_WORK REQUEST_: Count the lines in the entries below that contain the word "מילות", treating uppercase and lowercase as different, and reply with only that number.

_SOURCE MATERIAL_:

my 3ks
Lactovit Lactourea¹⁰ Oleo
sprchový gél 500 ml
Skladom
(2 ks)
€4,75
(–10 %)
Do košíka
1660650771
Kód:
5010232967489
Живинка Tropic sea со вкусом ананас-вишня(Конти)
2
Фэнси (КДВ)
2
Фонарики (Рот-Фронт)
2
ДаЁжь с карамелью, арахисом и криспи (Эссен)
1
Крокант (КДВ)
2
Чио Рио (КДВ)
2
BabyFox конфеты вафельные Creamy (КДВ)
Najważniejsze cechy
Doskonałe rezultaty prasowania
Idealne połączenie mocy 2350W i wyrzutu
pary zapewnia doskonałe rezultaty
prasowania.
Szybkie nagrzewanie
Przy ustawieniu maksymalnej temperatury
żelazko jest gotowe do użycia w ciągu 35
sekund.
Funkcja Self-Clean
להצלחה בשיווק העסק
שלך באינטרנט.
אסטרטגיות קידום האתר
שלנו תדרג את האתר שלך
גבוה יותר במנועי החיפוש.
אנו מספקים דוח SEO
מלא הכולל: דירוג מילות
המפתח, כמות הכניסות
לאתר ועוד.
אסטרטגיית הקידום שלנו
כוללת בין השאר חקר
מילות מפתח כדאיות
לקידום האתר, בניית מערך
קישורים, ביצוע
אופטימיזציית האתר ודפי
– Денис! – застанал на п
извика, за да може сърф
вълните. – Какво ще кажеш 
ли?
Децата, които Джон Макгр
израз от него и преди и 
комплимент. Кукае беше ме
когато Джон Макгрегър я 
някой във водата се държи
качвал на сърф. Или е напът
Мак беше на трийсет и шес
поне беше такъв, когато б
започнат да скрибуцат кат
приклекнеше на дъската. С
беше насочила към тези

_TASK RESPONSE_: 2